*** Data for this exercise ***
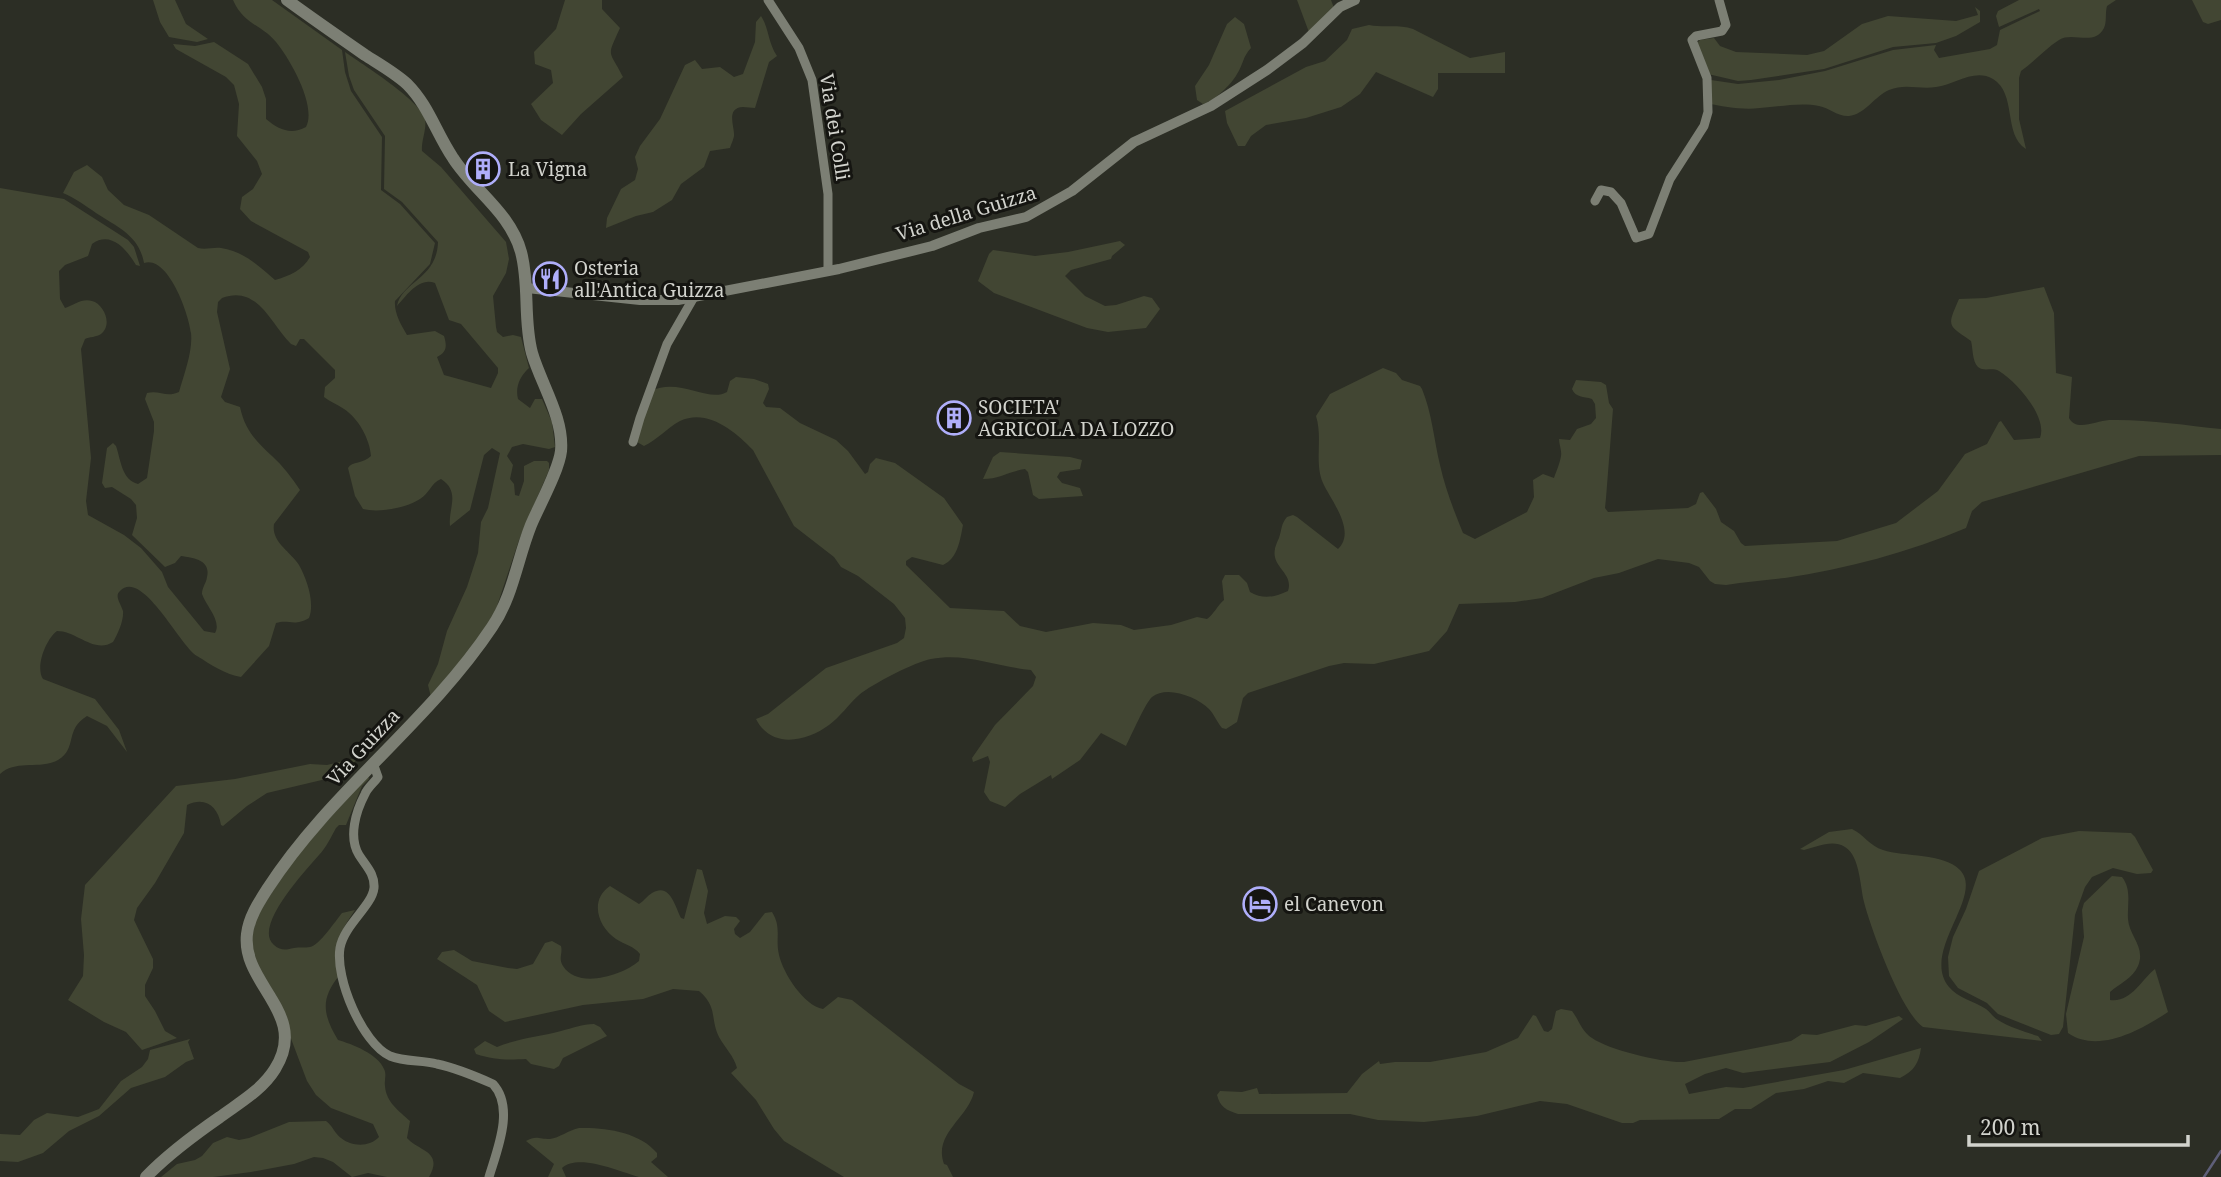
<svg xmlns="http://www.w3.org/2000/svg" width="2221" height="1177" font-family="'Noto Serif',serif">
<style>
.green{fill:#424633}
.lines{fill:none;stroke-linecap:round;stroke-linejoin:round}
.stream{stroke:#5e5f79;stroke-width:2.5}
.minor{stroke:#7c7f74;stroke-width:9}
.tertiary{stroke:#7c7f74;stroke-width:10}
.secondary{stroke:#7c7f74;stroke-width:12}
.labels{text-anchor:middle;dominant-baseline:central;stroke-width:6;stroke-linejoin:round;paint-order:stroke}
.street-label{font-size:19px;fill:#d2d3cd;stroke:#151511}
.poi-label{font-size:19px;fill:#d2d3cd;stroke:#151511;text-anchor:start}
</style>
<rect width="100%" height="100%" fill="#2c2e25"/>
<path class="green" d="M153 0H175L186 24 208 39 197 42 169 37 160 22Z
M233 0H272L342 50 345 72 351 91 382 137 381 190 400 204 435 243 430 264 395 301C394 313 401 325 407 335L435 331 444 336C447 346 447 352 437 357L444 375 491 388 498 373V368L461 324 449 320 435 283C419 277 407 295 397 306 402 281 437 279 438 242L402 202 384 189 385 136 354 90 349 76 345 52C362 64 420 100 425 119 427 129 421 141 422 151L441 167 506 242 509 259 506 273 493 296 496 327 497 332 503 337 513 335 521 337 529 368C520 376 515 387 518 399L530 408 535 399H542L552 422 555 447 549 449 523 444 512 447 507 456 513 465 510 479 514 484 515 495 519 496 524 481V466L534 461H547L549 463V470L519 540 495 612 476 642 431 697 428 685 438 664 447 631 467 587 478 553 481 522 488 508 500 453 492 448 484 455 470 510 450 526C448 508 461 492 441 479 431 483 429 494 420 499 406 508 379 513 363 509L355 496 348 468C352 461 363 464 371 456 370 439 358 418 344 409 337 404 330 402 324 397L325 387 335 378V370L304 339H300L296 346 291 344C271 325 258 284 222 298L218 302 217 312 230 369 221 397 225 402 240 407C245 430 255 440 272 456 283 466 292 478 300 490L274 524C271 542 290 551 299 565 307 579 315 603 309 618 294 627 289 619 276 623L269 646 241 677C226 675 210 664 197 656 180 646 142 568 120 591 114 596 121 604 123 611 124 620 118 634 113 642 94 654 77 631 57 631 46 639 35 667 43 679L95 699 119 730 127 752 107 726 87 716C64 730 78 748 58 760 40 770 16 759 0 774V188L64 199 128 240 134 247 140 266 136 265C127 250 111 230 92 244L88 256 65 265 59 271 60 299 65 308C74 305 82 298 92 301 104 304 113 325 101 334 97 337 89 337 85 339L81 349 91 458 86 501 88 515 124 535 141 548 162 572 168 587 204 631 215 633C222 621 206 606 202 594 202 587 206 584 207 577 211 560 194 558 181 556L175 563 165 567 132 535 137 518 136 505 131 499 112 487 105 488 102 483 107 448 113 443 116 446C121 461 122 480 138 484L147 478 154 431V422L145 399 147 393C160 390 166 398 179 392 184 374 193 351 191 333 189 314 168 255 144 263 139 235 117 227 96 213 86 206 75 198 63 193L74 172 87 165 102 177 108 190 124 205 149 215 198 248C206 250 213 247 221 248 243 251 259 266 275 280 289 276 303 270 310 257L308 252 251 221 240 209 242 197 253 189 262 174 257 161 237 136 239 104 234 85 226 77 176 49 173 44 195 46 214 42 248 64 262 87 266 99V119C279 130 291 135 306 127 317 106 290 59 276 42 261 24 244 25 233 0Z
M565 0H602V9L620 28C606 59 609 49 623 77L581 114 562 135 541 120 531 104 553 83 551 70 535 64 534 52 556 29Z
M1297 0H1331L1334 8 1310 35Z
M2019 0H2116L2107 6C2105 13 2107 22 2104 28 2094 47 2073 31 2059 40 2045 49 2034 62 2021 71L2019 78V119L2026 149C2003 135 2017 93 1993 79 1974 68 1955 85 1936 87 1920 90 1906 83 1889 90 1875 96 1864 115 1849 116 1839 117 1829 108 1819 106 1799 102 1780 107 1760 108 1743 110 1724 107 1707 103L1711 80 1738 84 1779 80 1825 71 1893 50 1936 45 1934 50 1939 58 1990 49 1997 45 2000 30 2040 11 2039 9 1999 27 1996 16 1998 11Z
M2192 0H2221V20L2208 24 2203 22Z
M1975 7 1980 11V22L1956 36 1936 43 1893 47 1824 69 1751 80 1738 81 1708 74 1696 44 1700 40 1714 38 1720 46 1736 52 1807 55 1824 51 1862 24 1888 16 1956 21 1978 15Z
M761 16C769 28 768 43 777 56L769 62 755 108C751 108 747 107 743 107 725 108 735 127 734 136 734 138 730 147 730 148L710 151 704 167 681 184 672 200 653 212 636 216 606 228 607 218 621 189 635 180 638 169 635 157 640 146 660 119 685 65 695 60 702 69 720 67 734 77 743 74 755 42 756 22Z
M1235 17 1244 24 1251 48C1243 56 1243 65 1237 74 1232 84 1213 102 1203 104L1197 100 1195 86 1209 65 1227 24Z
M1369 25C1384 28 1399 24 1413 29L1470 58 1505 52V73H1438V89L1433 97 1376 72 1360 94 1341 107 1306 118 1266 125 1251 136 1245 146H1238L1227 123 1225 111 1306 67 1325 61 1347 40 1352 29Z
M1120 241 1125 245 1112 256 1111 259 1071 270 1065 276 1085 296 1105 306 1116 305 1144 296 1152 298 1160 309 1146 328 1108 332 1087 328 994 293 978 281 989 254 993 250 1035 256 1068 252Z
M2044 287 2054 313 2056 373 2072 377 2069 418C2076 432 2096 421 2109 420 2146 419 2184 425 2221 429V455L2139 456 1982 502 1972 511 1966 528C1909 552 1846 569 1785 578 1765 580 1746 582 1726 585L1715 584 1710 581 1699 567 1689 563 1658 559 1619 573 1594 578 1542 598 1515 602 1459 604 1447 631 1429 651 1374 664 1344 663 1329 666 1248 693 1243 698 1237 722 1226 729 1222 728C1217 722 1214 714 1209 709 1197 697 1167 685 1152 697 1146 702 1131 736 1126 746L1101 733 1080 760 1052 779 1051 775 1020 794 1005 807 990 801 984 792 990 762 988 756 973 762 972 758 995 725 1033 686 1036 677 1031 670C997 667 966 652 931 659 915 662 872 684 859 695 849 704 840 717 829 725 806 742 771 749 756 719L768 714 826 668 897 643 904 638 906 628 905 618 894 604 858 576 841 567 834 557 794 526 753 450C735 431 707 408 680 421 667 428 657 440 644 446L637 442 651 391C679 377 708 403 727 392L730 381 736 377 754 379 768 384 769 389 763 403 766 407 780 408 800 423 836 440 848 451 865 474 868 472 870 464 876 458 895 463 944 498 963 525C960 540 958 558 943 565L912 557 906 561V565L950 608 1004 611 1020 626 1046 632 1093 623 1121 625 1134 630 1171 625 1197 617 1207 619C1214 614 1217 606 1224 600L1222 581 1225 575H1239L1247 583 1250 592C1264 600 1274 597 1288 591 1294 573 1271 567 1275 549 1275 547 1278 540 1279 538 1282 529 1281 524 1287 517L1293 515 1297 517 1338 549C1357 531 1330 499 1323 483 1314 463 1323 438 1316 416L1330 394 1383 368 1396 373 1402 380 1420 386 1422 389C1432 413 1434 440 1440 465 1445 488 1454 511 1463 533L1475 539 1527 512 1534 497 1533 480 1543 474 1554 478C1556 472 1560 463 1561 456 1562 451 1559 444 1559 439L1570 440 1577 429 1591 424 1596 418 1595 404 1592 399C1583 396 1576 398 1572 389L1576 380 1601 382 1606 385 1609 403 1613 409 1606 498 1605 508 1608 512 1688 508 1696 504 1700 493 1703 492 1716 509 1721 522 1734 531 1741 543 1745 546 1837 541 1896 523 1938 491 1965 454 1987 444 1999 422 2001 421 2014 440 2040 438C2048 417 2016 381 1999 371 1992 367 1984 372 1978 367 1972 361 1973 348 1971 341 1947 324 1947 327 1959 299L1986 298Z
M1000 452 1070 457 1082 460 1080 469 1060 472 1057 477 1062 483 1080 488 1083 496 1039 499 1033 495 1028 472 1025 469C1010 471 999 479 983 479L993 457Z
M352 759H358L346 769 326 779 267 793 247 806 223 826 221 825C218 807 206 796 187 805L184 833 155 883 137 908 134 920 153 959V968L145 985V996L155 1011 165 1031 177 1038 142 1050 126 1032 104 1022 68 1000 83 976 84 955 81 919 85 885 176 786 235 779 310 764 327 765Z
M368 776 369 779 362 786 346 825H339L336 828C331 837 326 848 319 855 307 869 252 927 274 945 281 951 286 950 294 948 299 947 305 948 310 947 319 946 336 920 342 913L355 910C339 933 332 948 339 976 320 999 323 1015 338 1040 352 1044 378 1054 384 1069 387 1075 384 1080 385 1086 386 1102 399 1111 410 1121L407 1138C418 1151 444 1151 429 1177H387L368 1173 352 1177 333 1162 323 1158 314 1157 294 1164 251 1172 213 1177H161L177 1164 195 1160 202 1156 213 1143 227 1137 239 1140 249 1138 289 1122 326 1121C333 1126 335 1134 341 1138 352 1147 370 1147 379 1137L373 1124 331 1108 316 1095 307 1081 290 1036 249 955 256 917 288 868 308 842Z
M1852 829C1863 834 1870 846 1883 850 1904 857 1944 853 1960 870 1985 896 1920 952 1949 987 1958 998 1974 1001 1986 1009 1990 1012 1993 1017 1998 1020 2009 1027 2025 1032 2038 1036L2042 1041 1923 1027C1901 1012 1871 929 1864 902 1860 886 1860 856 1845 847 1832 839 1817 847 1804 850L1800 849 1829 832Z
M2079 831 2131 833 2135 837 2153 870 2151 873 2137 874 2113 868 2092 877 2085 887 2075 915 2063 1027 2059 1034 2051 1035 1998 1014 1987 1003 1958 988 1949 976 1948 957 1953 937 1966 909 1979 871 2042 838Z
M697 869 702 870 708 891 704 913 707 924 725 916 736 917 740 921 734 929 735 934 740 938 750 932 765 913 772 912C782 928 775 938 779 955 783 973 804 1006 823 1009L838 997 852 1000 959 1084 974 1092C968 1118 933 1134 944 1164L947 1165 953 1177H844L784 1141 774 1129 756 1100 731 1073 737 1068C734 1056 725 1048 719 1037 710 1019 718 1007 699 991L673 989 643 999 583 1005 505 1022 489 1011 477 985 437 959 442 952 454 950 472 961 508 968 517 969 533 964 545 943 552 941 561 946C563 954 558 958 563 966 578 990 623 975 639 961L640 954C634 946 625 945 616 939 598 927 589 900 610 886L639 904C644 901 647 896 652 893 670 882 675 906 681 918L684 919Z
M2112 876 2122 877C2132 890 2127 904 2128 919 2129 936 2146 947 2138 966 2133 978 2119 984 2110 992V1000C2131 1003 2141 980 2155 969L2168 1012C2141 1030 2098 1054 2068 1033L2066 1014 2084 937 2082 910 2084 903Z
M1561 1009 1572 1011C1579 1020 1582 1032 1592 1038 1609 1050 1663 1063 1684 1062L1791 1041 1802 1034 1817 1035 1855 1025 1866 1026 1899 1016 1903 1019 1869 1042 1830 1062 1743 1073 1726 1068 1705 1074 1685 1084 1689 1094 1726 1087 1743 1088 1844 1070 1921 1048C1919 1063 1914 1071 1900 1078L1863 1073 1844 1083 1828 1081 1804 1089 1776 1093 1751 1109H1735L1719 1119 1640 1120 1633 1123H1622L1567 1104 1540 1101 1477 1116 1424 1122 1378 1120 1350 1114H1238C1226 1110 1220 1107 1217 1095L1220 1091 1242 1092 1257 1088 1259 1094 1347 1093 1362 1074 1379 1061 1380 1064 1395 1062H1430L1486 1052 1518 1038 1533 1015 1536 1016 1544 1031 1548 1032 1552 1029 1556 1011Z
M594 1024 600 1027 607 1036 563 1058 559 1066 554 1069 531 1064 526 1059C507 1060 494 1060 476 1054L474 1049 485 1041 497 1047C519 1038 539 1037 561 1031 573 1028 582 1024 594 1024Z
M190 1039 188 1042 194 1059 186 1062 165 1077 131 1088 99 1116 69 1131 43 1153 18 1162 0 1161V1134L20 1135 34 1120 47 1113 78 1117 99 1109 121 1081 142 1067 148 1059 150 1050Z
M579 1128C604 1127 640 1132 657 1153V1157L651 1162 668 1177C659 1177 647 1177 639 1177 620 1172 579 1153 562 1168L566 1177H548L554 1164 526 1141C536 1135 539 1139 550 1139 559 1138 569 1130 579 1128Z"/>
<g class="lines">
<path class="stream" d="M2204 1177 2221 1151"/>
<path class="minor" d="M768 0 799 48 812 80 828 194V271
M1595 201 1601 190 1611 192 1621 203 1636 238 1649 234 1670 179 1704 126 1708 112 1707 78 1692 40 1696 36 1722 31 1726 25 1719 0
M633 442 640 418 667 344 694 297
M373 763 378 777C374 783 368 787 365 794 356 811 348 837 359 855 366 866 375 874 374 888 372 906 344 925 340 948 335 978 362 1043 390 1056 405 1062 422 1060 437 1064 456 1068 475 1076 493 1084 515 1108 497 1150 489 1177"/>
<path class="tertiary" d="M527 288 640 300H678L839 269 932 246 979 228 1026 217 1072 191 1134 142 1211 106 1267 70 1303 43 1340 7 1355 0"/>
<path class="secondary" d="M146 1177C168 1154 194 1135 220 1117 239 1103 262 1090 275 1069 310 1013 241 985 247 934 249 917 259 902 268 888 330 792 428 723 492 627 513 596 517 560 531 525 539 506 559 470 561 451 564 418 541 384 532 353 523 320 530 285 521 252 510 212 474 191 453 158 436 133 429 106 407 84 395 73 379 64 365 55 339 37 313 19 287 0"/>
</g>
<defs>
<symbol id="building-ring" viewBox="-11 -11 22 22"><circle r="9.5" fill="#151511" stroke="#afaefa" stroke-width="1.5"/><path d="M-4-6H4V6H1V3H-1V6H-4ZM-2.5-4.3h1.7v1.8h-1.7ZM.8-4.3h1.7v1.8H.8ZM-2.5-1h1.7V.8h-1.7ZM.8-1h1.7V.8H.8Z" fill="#afaefa"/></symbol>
<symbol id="restaurant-ring" viewBox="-11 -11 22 22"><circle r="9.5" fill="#151511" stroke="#afaefa" stroke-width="1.5"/><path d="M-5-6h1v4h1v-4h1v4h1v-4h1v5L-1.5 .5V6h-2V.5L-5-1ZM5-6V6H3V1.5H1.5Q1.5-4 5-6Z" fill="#afaefa"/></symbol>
<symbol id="hotel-ring" viewBox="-11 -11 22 22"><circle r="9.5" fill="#151511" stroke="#afaefa" stroke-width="1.5"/><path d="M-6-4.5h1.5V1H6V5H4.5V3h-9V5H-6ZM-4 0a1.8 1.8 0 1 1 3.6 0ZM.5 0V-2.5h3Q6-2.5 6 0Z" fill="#afaefa"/></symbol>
</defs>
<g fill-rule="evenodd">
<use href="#building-ring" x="464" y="150" width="38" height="38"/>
<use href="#restaurant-ring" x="531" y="260" width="38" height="38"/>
<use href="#building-ring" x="935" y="399" width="38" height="38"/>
<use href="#hotel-ring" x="1241" y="885" width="38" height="38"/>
</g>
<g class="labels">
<g class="street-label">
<text transform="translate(835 127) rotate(81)">Via dei Colli</text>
<text transform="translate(966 213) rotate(-17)">Via della Guizza</text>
<text transform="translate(363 747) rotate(-47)">Via Guizza</text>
</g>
<g class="poi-label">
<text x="508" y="169">La Vigna</text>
<text x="574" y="268">Osteria<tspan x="574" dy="22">all'Antica Guizza</tspan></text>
<text x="978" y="407">SOCIETA'<tspan x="978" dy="22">AGRICOLA DA LOZZO</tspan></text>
<text x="1284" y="904">el Canevon</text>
</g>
</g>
<path d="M1969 1135v10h219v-10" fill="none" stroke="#d2d3cd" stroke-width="3.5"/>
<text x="1980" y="1135" font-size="21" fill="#d2d3cd" stroke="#151511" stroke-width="5" paint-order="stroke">200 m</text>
</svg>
*** End of Data for this exercise ***
- What you are asked to do
Gather each line of the records holding the string "lines".

- Problem solution
.lines{fill:none;stroke-linecap:round;stroke-linejoin:round}
<g class="lines">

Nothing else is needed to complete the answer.